従つて、被告カネヨ水産は自賠法三条但書によつて免責されるものといわなければならない。

(二) 被告アロハカーレンタルの抗弁

(2) 示談の成否

<証拠>を総合すれば、次の事実が認められる。

(イ) 同被告は、訴外住友海上火災との間に第二事故車につき対物五〇万円、対人二〇〇万円の任意責任保険契約を締結していた関係から、本件事故後、同被告の損害賠償額支払いについての事務処理を同社に任せていた。

(ロ) 本件事故による原告らとの示談交渉には、もつぱら被告カネヨ水産の当時の代表取締役訴外関が応対していたが、原告ら、ことに同常太郎は、事故後相当期間の入院を余儀なくされたため、生活費にも窮し、ことに購入間もなかつた被害車の月賦代金の支払いに苦慮していたことから、同人に対してまず車両損害金の支払いを早急になすべく求めていた。

(ハ) 被告相互間においては、被告カネヨ水産において訴外同和火災海上保険株式会社との間で対物三〇万円、対人一〇〇〇万円の任意責任保険に加入し、被告アロハ・カーレンタルにおいても前記任意保険に加入していたが、原告らの右要請に応じ、とりあえず、被害車の車両損害三七万二〇〇〇円に第二事故車の車両損害金を含めて、これを被告アロハ・カーレンタルの右任意保険によつて支弁すべく、これらを同被告が負担することを約し、その旨記載の示談書(第一乙および第四号証)を付して、訴外住友海上火災に対して保険金支払請求の手続をとつた。

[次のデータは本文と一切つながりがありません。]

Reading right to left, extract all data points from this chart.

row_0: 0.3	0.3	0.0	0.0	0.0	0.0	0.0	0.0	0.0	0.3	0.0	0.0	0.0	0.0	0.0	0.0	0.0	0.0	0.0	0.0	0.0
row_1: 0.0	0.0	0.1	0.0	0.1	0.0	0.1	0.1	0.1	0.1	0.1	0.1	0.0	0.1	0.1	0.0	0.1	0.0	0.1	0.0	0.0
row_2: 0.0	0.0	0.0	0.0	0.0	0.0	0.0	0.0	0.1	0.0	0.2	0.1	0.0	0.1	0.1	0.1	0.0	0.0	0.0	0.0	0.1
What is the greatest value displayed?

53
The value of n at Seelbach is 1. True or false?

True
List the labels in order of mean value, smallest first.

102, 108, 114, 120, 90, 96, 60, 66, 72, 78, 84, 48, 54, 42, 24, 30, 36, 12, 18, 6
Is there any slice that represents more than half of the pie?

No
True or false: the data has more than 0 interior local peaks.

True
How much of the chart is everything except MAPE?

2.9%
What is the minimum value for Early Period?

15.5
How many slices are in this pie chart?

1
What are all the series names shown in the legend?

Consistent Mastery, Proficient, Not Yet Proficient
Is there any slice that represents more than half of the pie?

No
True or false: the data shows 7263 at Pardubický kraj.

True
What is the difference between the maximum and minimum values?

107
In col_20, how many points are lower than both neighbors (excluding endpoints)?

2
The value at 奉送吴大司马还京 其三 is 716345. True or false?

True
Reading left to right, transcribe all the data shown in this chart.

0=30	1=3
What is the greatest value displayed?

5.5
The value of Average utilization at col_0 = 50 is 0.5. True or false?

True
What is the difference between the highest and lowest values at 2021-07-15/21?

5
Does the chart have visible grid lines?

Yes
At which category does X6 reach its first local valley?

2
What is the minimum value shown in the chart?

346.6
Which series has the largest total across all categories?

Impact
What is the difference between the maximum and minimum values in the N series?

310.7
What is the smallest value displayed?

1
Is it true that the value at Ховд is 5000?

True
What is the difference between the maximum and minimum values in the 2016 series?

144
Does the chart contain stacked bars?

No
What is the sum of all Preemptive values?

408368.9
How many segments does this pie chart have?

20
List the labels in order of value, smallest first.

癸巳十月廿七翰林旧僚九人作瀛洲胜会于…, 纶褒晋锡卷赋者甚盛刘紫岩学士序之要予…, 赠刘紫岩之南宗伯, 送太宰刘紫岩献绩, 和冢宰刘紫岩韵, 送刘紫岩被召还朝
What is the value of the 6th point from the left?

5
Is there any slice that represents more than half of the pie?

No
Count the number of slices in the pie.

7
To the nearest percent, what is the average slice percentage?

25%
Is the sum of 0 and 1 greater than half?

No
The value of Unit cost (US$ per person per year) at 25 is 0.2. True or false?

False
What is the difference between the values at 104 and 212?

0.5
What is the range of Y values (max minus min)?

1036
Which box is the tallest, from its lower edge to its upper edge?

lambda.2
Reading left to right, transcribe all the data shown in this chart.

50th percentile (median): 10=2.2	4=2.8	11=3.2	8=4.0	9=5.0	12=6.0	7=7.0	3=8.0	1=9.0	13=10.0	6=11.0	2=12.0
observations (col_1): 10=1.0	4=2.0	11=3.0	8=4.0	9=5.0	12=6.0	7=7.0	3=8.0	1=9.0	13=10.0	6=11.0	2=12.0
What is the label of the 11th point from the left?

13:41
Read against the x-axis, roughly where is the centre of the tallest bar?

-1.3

(ニ) 右請求を受けた訴外住友海上火災の担当者石井は、右物損の全てを同社の保険で支弁するについては、本件事故に基づく人損を含めて被告相互の負担配分を決定し、もつて後日の対人保険の支払いに争いが残らないようにしようとし、独自の調査に基づいて、本件事故における訴外土方および同藤山の過失割合を、前者三に対して後者七と断定し、この判断を基礎に被告アロハ・カーレンタルの負担部分として原告常太郎および被告カネヨ水産の車両損害のみを填補し、原告らのその余の損害は被告カネヨ水産の負担分として処理しようと考えた。

(ホ) そこで、右石井は、昭和四二年五月ごろ、原告登美および原告らの委任を受けてこれに同行した訴外寺田秀夫に対して、原告らは人身損害については一切被告アロハ・カーレンタルひいては住友海上火災に請求せず、これを被告カネヨ水産に対して請求する旨記載した訴外住友海上火災宛の念書文案を示し、右負担割合についての判断を示したうえ、人損を含めて被告両名の負担配分が決定しなければ車両損害保険金は支払えない、従つて右念書を差出さなければ車両損害保険金は直ちには支払えない、人身損害については被告カネヨ水産が責任をもつて支払うし、そうでない場合でも住友海上火災と同和火災海上とが過失割合に応じて責任を持つ旨説明し、原告登美および右寺田はこれを諒として右念書に同常太郎名義の記名押印をして差出した(乙第二号証の一)。一方、原告常太郎から車両損害金の支払いを催促され同原告の意を受けてその支払いを求めて来た被告カネヨ水産の訴外関に対しては、同被告の車両損害を住友海上火災において填補する代り、原告らの人身損害は同被告において一切負担して同社に迷惑をかけない旨記載した念書文案を送付し、右念書を提出して書類を完備しなければ原告常太郎に対する車両損害保険金は直ちには支払えないとして、同原告の窮状を察し、しかも同被告においても若干の過失があり、その損害分を負担しなければならないと信じていた同人は、右念書の効果に深く思いを致すことなく、これに同被告の記名押印のうえ、同社に差出した。

以上の事実が認められ、<証拠判断略>。

そうとすれば、原告らは、アロハ・カーレンタルの代理権を有する訴外住友海上火災に対して、本件事故に基づく原告らの人身損害の賠償請求権を放棄する旨の意思表示をしたと認められるが、右認定のとおり、右意思表示は、被告相互間の損害賠償義務の負担割合について一方的判断を下した訴外住友海上火災担当者石井の説明により、被告カネヨ水産にも過失に応じた過半の責任があり、右過失割合に従つて同被告が責任を負担するから、いずれにしても人身損害につき任意保険の保険金の裏付けある填補を受けられるものと信じて右意思表示をしたものと認められる。しかるに、被告カネヨ水産が責任を全く負担しないこと前認定のとおりであるから、原告らの被告アロハ・カーレンタルに対する債権放棄の意思表示は、契約の重要な基礎において錯誤があり、要素の錯誤としてその効力を有しないものと解すべきである。

従つて、被告アロハ・カーレンタルは、原告らに対する後記損害の賠償義務を免れない。